Optimizing software for outstanding developer innovation
We are relentlessly focused on millions of developers worldwide, ensuring they have access to the performance, tools and software libraries required to create the next wave of AI-enabled applications. To enable developers to land these innovations quickly at the highest performance, we’re introducing Arm Kleidi, which includes KleidiAI for AI workloads and KleidiCV for computer vision applications.
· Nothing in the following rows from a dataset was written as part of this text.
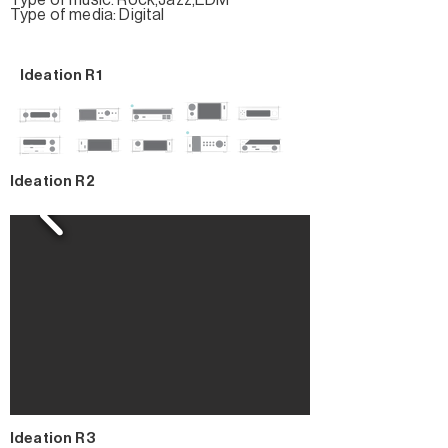
Type of music: Rock,Jazz,EDM
Type of media: Digital
Ideation R1
Ideation R2
Ideation R3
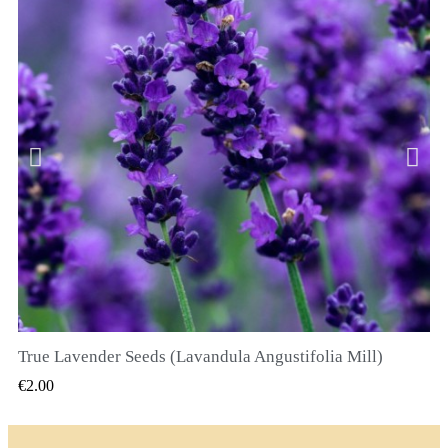
True Lavender Seeds (Lavandula Angustifolia Mill)
QUICK VIEW
€2.00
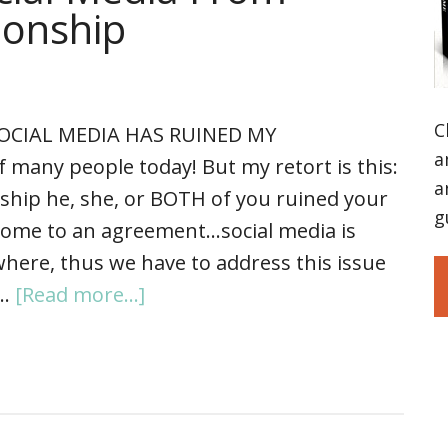
ionship
C
SOCIAL MEDIA HAS RUINED MY
a
 many people today! But my retort is this:
a
onship he, she, or BOTH of you ruined your
g
 come to an agreement…social media is
where, thus we have to address this issue
 …
[Read more...]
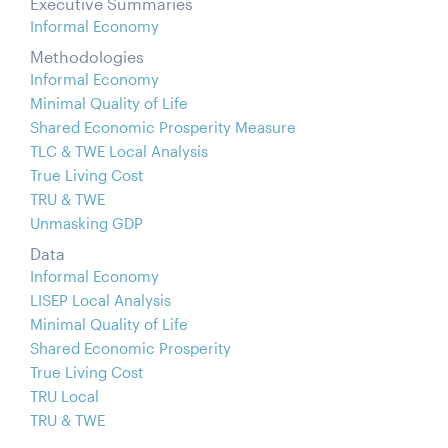
Executive Summaries
Informal Economy
Methodologies
Informal Economy
Minimal Quality of Life
Shared Economic Prosperity Measure
TLC & TWE Local Analysis
True Living Cost
TRU & TWE
Unmasking GDP
Data
Informal Economy
LISEP Local Analysis
Minimal Quality of Life
Shared Economic Prosperity
True Living Cost
TRU Local
TRU & TWE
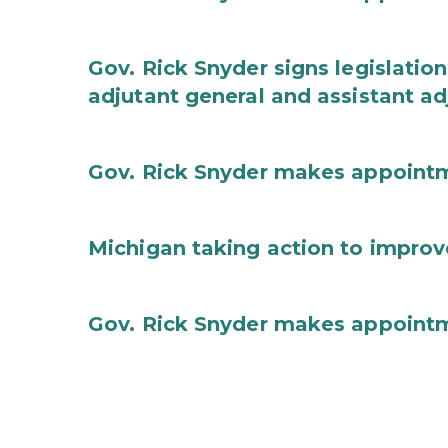
Gov. Rick Snyder signs legislation
adjutant general and assistant ad
Gov. Rick Snyder makes appoint
Michigan taking action to improv
Gov. Rick Snyder makes appoint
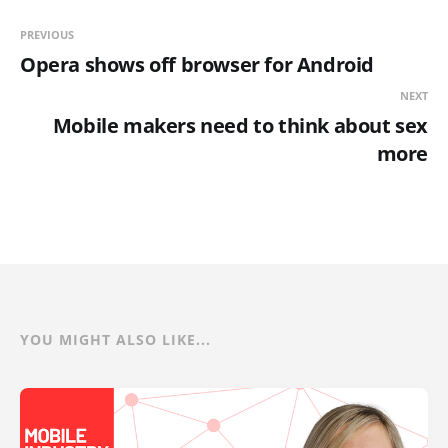
PREVIOUS
Opera shows off browser for Android
NEXT
Mobile makers need to think about sex
more
YOU MIGHT ALSO LIKE...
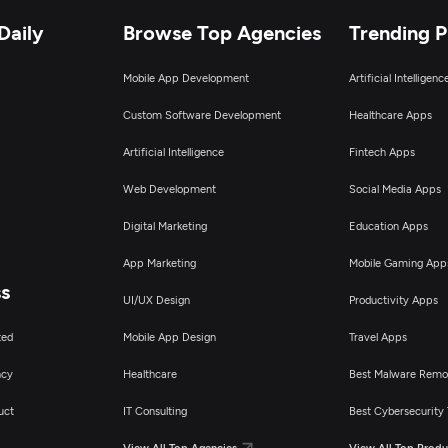
Daily
Browse Top Agencies
Trending 
igital Marketing
Mobile App Development
Artificial Intelligen
Custom Software Development
Healthcare Apps
Artificial Intelligence
Fintech Apps
Web Development
Social Media Apps
Digital Marketing
Education Apps
App Marketing
Mobile Gaming App
ss
UI/UX Design
Productivity Apps
ted
Mobile App Design
Travel Apps
ncy
Healthcare
Best Malware Remo
uct
IT Consulting
Best Cybersecurity 
View All Top Agencies
View All Top Produ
KleidiAI is a set of compute kernels for developers of AI frameworks, providing them with frictionless access to the best performance possible on Arm CPUs, across a wide range of devices, with support for key Arm architectural features such as NEON, SVE2 and SME2. KleidiAI integrates with popular AI frameworks, such as PyTorch, Tensorflow and MediaPipe, with a view to accelerating the performance of key models including Meta Llama 3 and Phi-3. It is also backwards and forwards compatible to ensure Arm is future fit as we bring additional technologies to market. Learn more about Arm Kleidi in
this blog.
The compute platform for the future of AI
Through the unique combination of leading-edge CPU and GPU technologies, production ready physical implementations and continuous software optimizations, CSS for Client combined with Kleidi software will provide the compute platform for the future of AI, a future that is built on Arm.